Collected data entries:
########

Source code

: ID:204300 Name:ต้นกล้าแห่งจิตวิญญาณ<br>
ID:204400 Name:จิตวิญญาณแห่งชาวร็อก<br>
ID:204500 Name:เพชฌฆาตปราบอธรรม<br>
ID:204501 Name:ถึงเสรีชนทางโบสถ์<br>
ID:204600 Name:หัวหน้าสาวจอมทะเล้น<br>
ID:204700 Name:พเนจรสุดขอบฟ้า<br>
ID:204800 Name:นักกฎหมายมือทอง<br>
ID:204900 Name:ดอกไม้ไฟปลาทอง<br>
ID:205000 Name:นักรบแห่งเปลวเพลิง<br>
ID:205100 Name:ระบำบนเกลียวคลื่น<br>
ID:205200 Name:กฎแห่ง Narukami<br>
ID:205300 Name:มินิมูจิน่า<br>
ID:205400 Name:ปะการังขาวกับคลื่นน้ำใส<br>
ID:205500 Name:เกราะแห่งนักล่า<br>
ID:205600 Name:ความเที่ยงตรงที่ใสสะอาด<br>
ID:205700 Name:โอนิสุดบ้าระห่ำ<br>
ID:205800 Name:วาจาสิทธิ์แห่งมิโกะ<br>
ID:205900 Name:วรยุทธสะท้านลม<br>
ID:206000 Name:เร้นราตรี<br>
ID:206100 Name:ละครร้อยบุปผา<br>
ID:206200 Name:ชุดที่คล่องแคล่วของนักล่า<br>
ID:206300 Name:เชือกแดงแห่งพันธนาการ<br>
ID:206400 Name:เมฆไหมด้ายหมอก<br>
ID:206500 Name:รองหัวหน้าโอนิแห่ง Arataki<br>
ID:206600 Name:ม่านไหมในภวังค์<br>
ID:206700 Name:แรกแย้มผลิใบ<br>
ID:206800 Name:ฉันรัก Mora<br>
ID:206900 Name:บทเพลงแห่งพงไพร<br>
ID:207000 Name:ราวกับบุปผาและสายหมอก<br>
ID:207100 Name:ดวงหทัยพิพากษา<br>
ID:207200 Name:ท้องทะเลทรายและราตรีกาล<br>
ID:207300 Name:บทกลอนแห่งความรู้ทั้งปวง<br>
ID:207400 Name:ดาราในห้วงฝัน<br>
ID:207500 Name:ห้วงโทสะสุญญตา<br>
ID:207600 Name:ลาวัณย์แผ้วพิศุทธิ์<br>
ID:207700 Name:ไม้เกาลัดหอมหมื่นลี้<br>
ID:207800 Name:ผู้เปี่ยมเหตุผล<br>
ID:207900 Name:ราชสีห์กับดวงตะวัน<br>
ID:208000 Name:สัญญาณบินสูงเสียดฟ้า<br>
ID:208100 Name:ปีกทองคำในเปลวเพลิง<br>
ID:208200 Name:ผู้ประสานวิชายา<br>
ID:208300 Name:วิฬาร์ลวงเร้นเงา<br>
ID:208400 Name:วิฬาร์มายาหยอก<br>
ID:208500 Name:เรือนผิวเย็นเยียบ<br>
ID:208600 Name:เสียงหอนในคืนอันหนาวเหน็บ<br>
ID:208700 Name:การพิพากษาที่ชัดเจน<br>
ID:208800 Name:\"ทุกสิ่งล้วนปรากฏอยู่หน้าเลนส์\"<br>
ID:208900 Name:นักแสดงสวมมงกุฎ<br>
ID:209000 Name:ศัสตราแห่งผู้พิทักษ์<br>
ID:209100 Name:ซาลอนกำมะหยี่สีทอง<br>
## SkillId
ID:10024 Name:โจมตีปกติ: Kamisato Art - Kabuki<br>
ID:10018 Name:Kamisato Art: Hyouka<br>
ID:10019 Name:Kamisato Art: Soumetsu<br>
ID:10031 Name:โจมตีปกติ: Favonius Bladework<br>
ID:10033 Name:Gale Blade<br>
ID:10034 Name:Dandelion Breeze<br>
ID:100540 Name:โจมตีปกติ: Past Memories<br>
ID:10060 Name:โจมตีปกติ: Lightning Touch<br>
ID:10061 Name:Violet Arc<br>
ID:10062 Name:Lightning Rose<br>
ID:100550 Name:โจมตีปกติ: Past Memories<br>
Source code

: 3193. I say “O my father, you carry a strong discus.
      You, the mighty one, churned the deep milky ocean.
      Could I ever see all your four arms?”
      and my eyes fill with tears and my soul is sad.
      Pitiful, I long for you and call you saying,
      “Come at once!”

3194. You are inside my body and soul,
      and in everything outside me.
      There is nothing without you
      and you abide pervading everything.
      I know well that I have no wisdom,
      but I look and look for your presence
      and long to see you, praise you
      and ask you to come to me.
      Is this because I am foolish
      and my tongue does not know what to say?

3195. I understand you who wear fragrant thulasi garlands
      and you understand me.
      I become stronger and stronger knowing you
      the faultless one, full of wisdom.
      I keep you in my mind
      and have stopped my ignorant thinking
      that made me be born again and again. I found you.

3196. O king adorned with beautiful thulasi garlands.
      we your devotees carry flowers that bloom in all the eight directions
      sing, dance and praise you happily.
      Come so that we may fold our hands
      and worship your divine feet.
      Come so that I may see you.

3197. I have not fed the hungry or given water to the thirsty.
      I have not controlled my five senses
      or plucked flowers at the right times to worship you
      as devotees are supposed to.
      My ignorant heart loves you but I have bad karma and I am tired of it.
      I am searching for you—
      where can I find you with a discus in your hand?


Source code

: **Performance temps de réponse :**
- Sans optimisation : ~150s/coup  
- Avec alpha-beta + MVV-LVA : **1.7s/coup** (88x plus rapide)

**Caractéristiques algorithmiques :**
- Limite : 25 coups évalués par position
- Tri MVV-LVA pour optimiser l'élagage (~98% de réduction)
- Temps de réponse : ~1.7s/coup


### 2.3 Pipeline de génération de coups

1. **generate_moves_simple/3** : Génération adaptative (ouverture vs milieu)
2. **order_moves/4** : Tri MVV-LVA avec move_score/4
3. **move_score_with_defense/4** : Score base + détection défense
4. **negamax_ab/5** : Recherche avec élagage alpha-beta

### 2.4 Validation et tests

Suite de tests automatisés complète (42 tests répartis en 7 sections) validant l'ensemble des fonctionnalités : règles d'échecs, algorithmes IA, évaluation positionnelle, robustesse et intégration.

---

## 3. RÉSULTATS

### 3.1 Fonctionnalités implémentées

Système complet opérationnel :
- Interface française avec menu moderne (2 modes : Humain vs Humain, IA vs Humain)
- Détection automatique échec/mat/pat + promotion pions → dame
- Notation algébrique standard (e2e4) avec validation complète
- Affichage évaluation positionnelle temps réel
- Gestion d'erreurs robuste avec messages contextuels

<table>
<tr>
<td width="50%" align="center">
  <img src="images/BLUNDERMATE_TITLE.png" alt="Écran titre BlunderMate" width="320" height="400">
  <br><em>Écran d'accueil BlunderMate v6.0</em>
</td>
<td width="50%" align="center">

########

Exercise prompt: For the string "élagage", show each line of the entries above where it occurs.

Response:
- Tri MVV-LVA pour optimiser l'élagage (~98% de réduction)
4. **negamax_ab/5** : Recherche avec élagage alpha-beta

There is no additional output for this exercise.